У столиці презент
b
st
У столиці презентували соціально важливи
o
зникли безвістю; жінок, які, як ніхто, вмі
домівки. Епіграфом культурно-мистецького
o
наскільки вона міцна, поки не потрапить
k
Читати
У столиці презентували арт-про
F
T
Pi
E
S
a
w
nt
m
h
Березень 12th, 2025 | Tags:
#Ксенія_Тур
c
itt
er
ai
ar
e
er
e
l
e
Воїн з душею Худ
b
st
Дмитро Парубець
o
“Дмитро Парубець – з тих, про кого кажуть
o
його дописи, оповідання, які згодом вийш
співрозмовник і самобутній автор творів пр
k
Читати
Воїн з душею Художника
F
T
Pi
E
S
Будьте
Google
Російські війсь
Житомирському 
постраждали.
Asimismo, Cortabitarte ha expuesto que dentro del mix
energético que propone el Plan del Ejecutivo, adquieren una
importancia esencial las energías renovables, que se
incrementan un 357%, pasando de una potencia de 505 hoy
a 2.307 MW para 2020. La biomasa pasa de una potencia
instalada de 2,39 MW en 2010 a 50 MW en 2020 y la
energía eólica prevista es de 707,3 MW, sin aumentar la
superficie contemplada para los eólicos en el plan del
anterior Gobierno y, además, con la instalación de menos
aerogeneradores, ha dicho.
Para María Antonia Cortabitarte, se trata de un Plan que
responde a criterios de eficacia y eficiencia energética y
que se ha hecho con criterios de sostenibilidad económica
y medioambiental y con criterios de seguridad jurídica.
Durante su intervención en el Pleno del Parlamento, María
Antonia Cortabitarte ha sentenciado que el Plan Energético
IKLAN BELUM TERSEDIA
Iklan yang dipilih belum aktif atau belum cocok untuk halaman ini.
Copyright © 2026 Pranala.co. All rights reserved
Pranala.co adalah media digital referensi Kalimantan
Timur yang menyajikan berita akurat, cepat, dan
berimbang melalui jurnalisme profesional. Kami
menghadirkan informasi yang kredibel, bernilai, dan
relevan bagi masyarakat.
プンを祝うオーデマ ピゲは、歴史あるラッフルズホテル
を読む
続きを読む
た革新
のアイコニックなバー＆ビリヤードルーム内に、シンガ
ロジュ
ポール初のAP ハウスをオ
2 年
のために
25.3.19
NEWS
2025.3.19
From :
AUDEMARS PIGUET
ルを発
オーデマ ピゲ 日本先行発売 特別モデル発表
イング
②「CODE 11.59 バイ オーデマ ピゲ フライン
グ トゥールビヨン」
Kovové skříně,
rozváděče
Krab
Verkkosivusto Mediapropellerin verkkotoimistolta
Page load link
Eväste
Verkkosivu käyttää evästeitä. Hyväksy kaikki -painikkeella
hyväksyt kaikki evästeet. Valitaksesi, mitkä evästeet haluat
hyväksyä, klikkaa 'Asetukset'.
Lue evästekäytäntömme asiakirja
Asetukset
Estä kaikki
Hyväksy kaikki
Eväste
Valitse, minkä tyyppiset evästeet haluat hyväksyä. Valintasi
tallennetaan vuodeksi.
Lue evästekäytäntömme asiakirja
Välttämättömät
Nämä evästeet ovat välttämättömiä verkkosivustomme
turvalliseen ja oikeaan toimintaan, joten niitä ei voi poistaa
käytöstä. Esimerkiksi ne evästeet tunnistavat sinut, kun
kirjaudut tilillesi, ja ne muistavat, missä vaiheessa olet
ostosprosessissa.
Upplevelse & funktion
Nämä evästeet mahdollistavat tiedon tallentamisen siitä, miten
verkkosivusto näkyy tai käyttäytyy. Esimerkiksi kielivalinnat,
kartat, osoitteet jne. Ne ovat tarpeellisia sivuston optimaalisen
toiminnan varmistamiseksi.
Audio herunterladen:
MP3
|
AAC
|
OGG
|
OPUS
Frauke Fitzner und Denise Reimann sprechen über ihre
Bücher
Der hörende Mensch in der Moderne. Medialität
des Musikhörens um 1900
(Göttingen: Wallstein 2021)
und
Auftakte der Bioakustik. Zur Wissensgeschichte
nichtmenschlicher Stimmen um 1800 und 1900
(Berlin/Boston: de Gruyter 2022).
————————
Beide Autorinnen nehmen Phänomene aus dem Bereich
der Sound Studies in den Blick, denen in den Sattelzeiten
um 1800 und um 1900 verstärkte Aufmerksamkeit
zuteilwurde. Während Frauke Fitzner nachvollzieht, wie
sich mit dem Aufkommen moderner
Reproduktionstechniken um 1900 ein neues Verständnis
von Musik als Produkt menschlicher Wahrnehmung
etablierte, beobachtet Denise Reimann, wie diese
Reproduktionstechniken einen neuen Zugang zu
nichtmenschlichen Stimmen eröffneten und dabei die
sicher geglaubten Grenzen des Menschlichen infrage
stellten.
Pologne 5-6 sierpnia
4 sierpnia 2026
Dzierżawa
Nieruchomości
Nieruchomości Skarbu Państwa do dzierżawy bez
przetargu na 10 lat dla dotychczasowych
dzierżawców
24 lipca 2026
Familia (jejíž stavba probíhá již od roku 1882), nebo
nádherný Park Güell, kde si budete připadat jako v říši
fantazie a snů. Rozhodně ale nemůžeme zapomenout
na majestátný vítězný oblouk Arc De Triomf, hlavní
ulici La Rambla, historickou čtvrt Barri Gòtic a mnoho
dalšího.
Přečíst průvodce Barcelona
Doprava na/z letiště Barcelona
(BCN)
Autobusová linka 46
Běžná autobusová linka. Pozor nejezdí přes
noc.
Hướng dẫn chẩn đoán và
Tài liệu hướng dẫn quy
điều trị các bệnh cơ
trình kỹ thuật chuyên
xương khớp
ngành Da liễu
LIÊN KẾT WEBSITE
══════════
= Exercise prompt =
Nothing is to be left out; every record above must be repeated exactly.

= Exercise solution =
У столиці презент
b
st
У столиці презентували соціально важливи
o
зникли безвістю; жінок, які, як ніхто, вмі
домівки. Епіграфом культурно-мистецького
o
наскільки вона міцна, поки не потрапить
k
Читати
У столиці презентували арт-про
F
T
Pi
E
S
a
w
nt
m
h
Березень 12th, 2025 | Tags:
#Ксенія_Тур
c
itt
er
ai
ar
e
er
e
l
e
Воїн з душею Худ
b
st
Дмитро Парубець
o
“Дмитро Парубець – з тих, про кого кажуть
o
його дописи, оповідання, які згодом вийш
співрозмовник і самобутній автор творів пр
k
Читати
Воїн з душею Художника
F
T
Pi
E
S
Будьте
Google
Російські війсь
Житомирському 
постраждали.
Asimismo, Cortabitarte ha expuesto que dentro del mix
energético que propone el Plan del Ejecutivo, adquieren una
importancia esencial las energías renovables, que se
incrementan un 357%, pasando de una potencia de 505 hoy
a 2.307 MW para 2020. La biomasa pasa de una potencia
instalada de 2,39 MW en 2010 a 50 MW en 2020 y la
energía eólica prevista es de 707,3 MW, sin aumentar la
superficie contemplada para los eólicos en el plan del
anterior Gobierno y, además, con la instalación de menos
aerogeneradores, ha dicho.
Para María Antonia Cortabitarte, se trata de un Plan que
responde a criterios de eficacia y eficiencia energética y
que se ha hecho con criterios de sostenibilidad económica
y medioambiental y con criterios de seguridad jurídica.
Durante su intervención en el Pleno del Parlamento, María
Antonia Cortabitarte ha sentenciado que el Plan Energético
IKLAN BELUM TERSEDIA
Iklan yang dipilih belum aktif atau belum cocok untuk halaman ini.
Copyright © 2026 Pranala.co. All rights reserved
Pranala.co adalah media digital referensi Kalimantan
Timur yang menyajikan berita akurat, cepat, dan
berimbang melalui jurnalisme profesional. Kami
menghadirkan informasi yang kredibel, bernilai, dan
relevan bagi masyarakat.
プンを祝うオーデマ ピゲは、歴史あるラッフルズホテル
を読む
続きを読む
た革新
のアイコニックなバー＆ビリヤードルーム内に、シンガ
ロジュ
ポール初のAP ハウスをオ
2 年
のために
25.3.19
NEWS
2025.3.19
From :
AUDEMARS PIGUET
ルを発
オーデマ ピゲ 日本先行発売 特別モデル発表
イング
②「CODE 11.59 バイ オーデマ ピゲ フライン
グ トゥールビヨン」
Kovové skříně,
rozváděče
Krab
Verkkosivusto Mediapropellerin verkkotoimistolta
Page load link
Eväste
Verkkosivu käyttää evästeitä. Hyväksy kaikki -painikkeella
hyväksyt kaikki evästeet. Valitaksesi, mitkä evästeet haluat
hyväksyä, klikkaa 'Asetukset'.
Lue evästekäytäntömme asiakirja
Asetukset
Estä kaikki
Hyväksy kaikki
Eväste
Valitse, minkä tyyppiset evästeet haluat hyväksyä. Valintasi
tallennetaan vuodeksi.
Lue evästekäytäntömme asiakirja
Välttämättömät
Nämä evästeet ovat välttämättömiä verkkosivustomme
turvalliseen ja oikeaan toimintaan, joten niitä ei voi poistaa
käytöstä. Esimerkiksi ne evästeet tunnistavat sinut, kun
kirjaudut tilillesi, ja ne muistavat, missä vaiheessa olet
ostosprosessissa.
Upplevelse & funktion
Nämä evästeet mahdollistavat tiedon tallentamisen siitä, miten
verkkosivusto näkyy tai käyttäytyy. Esimerkiksi kielivalinnat,
kartat, osoitteet jne. Ne ovat tarpeellisia sivuston optimaalisen
toiminnan varmistamiseksi.
Audio herunterladen:
MP3
|
AAC
|
OGG
|
OPUS
Frauke Fitzner und Denise Reimann sprechen über ihre
Bücher
Der hörende Mensch in der Moderne. Medialität
des Musikhörens um 1900
(Göttingen: Wallstein 2021)
und
Auftakte der Bioakustik. Zur Wissensgeschichte
nichtmenschlicher Stimmen um 1800 und 1900
(Berlin/Boston: de Gruyter 2022).
————————
Beide Autorinnen nehmen Phänomene aus dem Bereich
der Sound Studies in den Blick, denen in den Sattelzeiten
um 1800 und um 1900 verstärkte Aufmerksamkeit
zuteilwurde. Während Frauke Fitzner nachvollzieht, wie
sich mit dem Aufkommen moderner
Reproduktionstechniken um 1900 ein neues Verständnis
von Musik als Produkt menschlicher Wahrnehmung
etablierte, beobachtet Denise Reimann, wie diese
Reproduktionstechniken einen neuen Zugang zu
nichtmenschlichen Stimmen eröffneten und dabei die
sicher geglaubten Grenzen des Menschlichen infrage
stellten.
Pologne 5-6 sierpnia
4 sierpnia 2026
Dzierżawa
Nieruchomości
Nieruchomości Skarbu Państwa do dzierżawy bez
przetargu na 10 lat dla dotychczasowych
dzierżawców
24 lipca 2026
Familia (jejíž stavba probíhá již od roku 1882), nebo
nádherný Park Güell, kde si budete připadat jako v říši
fantazie a snů. Rozhodně ale nemůžeme zapomenout
na majestátný vítězný oblouk Arc De Triomf, hlavní
ulici La Rambla, historickou čtvrt Barri Gòtic a mnoho
dalšího.
Přečíst průvodce Barcelona
Doprava na/z letiště Barcelona
(BCN)
Autobusová linka 46
Běžná autobusová linka. Pozor nejezdí přes
noc.
Hướng dẫn chẩn đoán và
Tài liệu hướng dẫn quy
điều trị các bệnh cơ
trình kỹ thuật chuyên
xương khớp
ngành Da liễu
LIÊN KẾT WEBSITE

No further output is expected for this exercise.